--- Tekstfragment ---
Waar bent u naar op zoek?

Einde verhaal

ds. C.J. Overeem
Door: ds. C.J. Overeem
17-09-2020

Maar hij was melaats. 2 Koningen 5:1

Naäman had zich voor koning en vaderland zeer verdienstelijk gemaakt en grote veldslagen gewonnen. Maar er blijkt een donkere schaduw te liggen over zijn geslaagde leven.

Naäman is opperbevelhebber van de strijdkrachten van Syrië, ook wel Aram genoemd. Aan het begin van hoofdstuk 5 komt de schrijver van het 2 Koningenboek woorden tekort om hem te introduceren.
--- Gegevensuittreksel ---
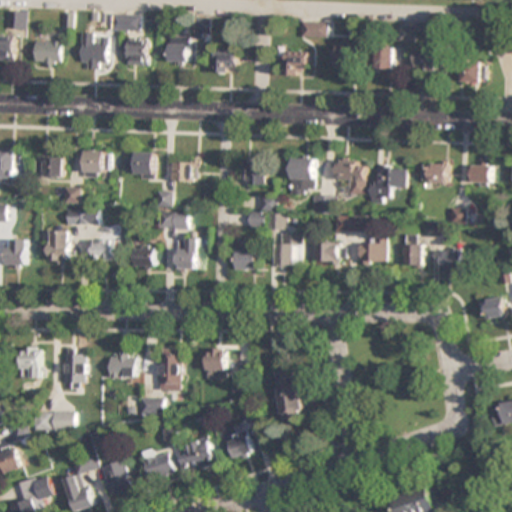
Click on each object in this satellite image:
road: (316, 10)
building: (19, 19)
building: (128, 21)
building: (203, 25)
building: (320, 29)
building: (407, 32)
building: (9, 47)
building: (181, 49)
building: (96, 50)
building: (140, 51)
building: (52, 52)
road: (260, 55)
building: (345, 56)
building: (385, 59)
building: (426, 59)
building: (227, 60)
building: (298, 62)
building: (469, 71)
road: (255, 110)
building: (10, 163)
building: (100, 163)
building: (143, 164)
building: (53, 166)
building: (188, 171)
building: (437, 172)
building: (483, 172)
building: (256, 174)
building: (305, 175)
building: (354, 175)
building: (389, 183)
building: (76, 195)
building: (168, 198)
building: (327, 204)
road: (220, 210)
building: (4, 213)
building: (85, 216)
building: (176, 220)
building: (353, 223)
building: (61, 246)
building: (106, 246)
building: (292, 249)
building: (377, 250)
building: (415, 250)
building: (329, 252)
building: (19, 253)
building: (191, 255)
building: (148, 256)
building: (250, 259)
building: (454, 260)
building: (496, 308)
road: (248, 312)
building: (35, 362)
building: (219, 363)
road: (480, 364)
building: (127, 365)
building: (80, 369)
building: (174, 369)
building: (0, 380)
building: (243, 385)
road: (345, 386)
building: (293, 394)
building: (156, 405)
building: (504, 412)
building: (4, 413)
building: (58, 420)
building: (22, 430)
building: (174, 435)
building: (244, 444)
building: (202, 455)
building: (11, 457)
road: (358, 459)
building: (161, 464)
building: (120, 477)
building: (83, 481)
building: (37, 494)
building: (419, 501)
building: (467, 509)
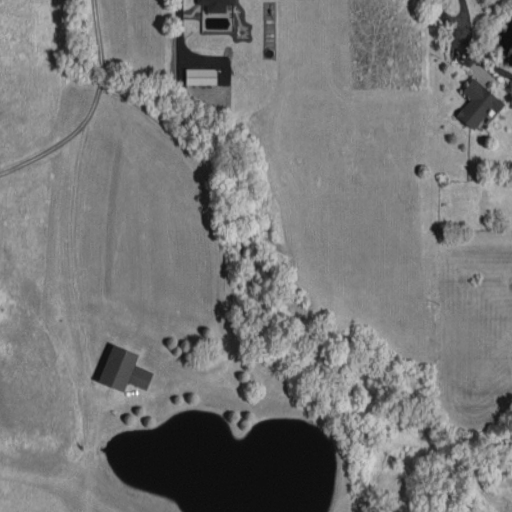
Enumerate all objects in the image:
building: (215, 5)
road: (461, 25)
road: (178, 26)
building: (477, 103)
road: (90, 110)
building: (123, 369)
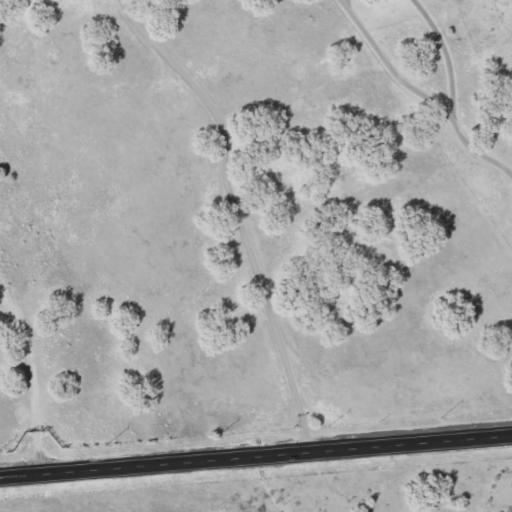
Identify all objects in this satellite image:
road: (443, 52)
road: (421, 94)
road: (236, 213)
road: (31, 376)
road: (256, 457)
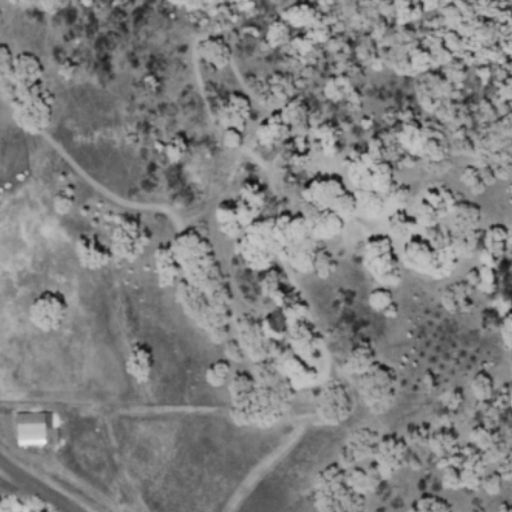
---
- Opdracht: Citeer alstublieft uit de tekst over Naäman alles vanaf "Naäman had zich" tot en met "hem te introduceren.". De rijen staan los van de tekst over Naäman.

- Antwoord:
Naäman had zich voor koning en vaderland zeer verdienstelijk gemaakt en grote veldslagen gewonnen. Maar er blijkt een donkere schaduw te liggen over zijn geslaagde leven.

Naäman is opperbevelhebber van de strijdkrachten van Syrië, ook wel Aram genoemd. Aan het begin van hoofdstuk 5 komt de schrijver van het 2 Koningenboek woorden tekort om hem te introduceren.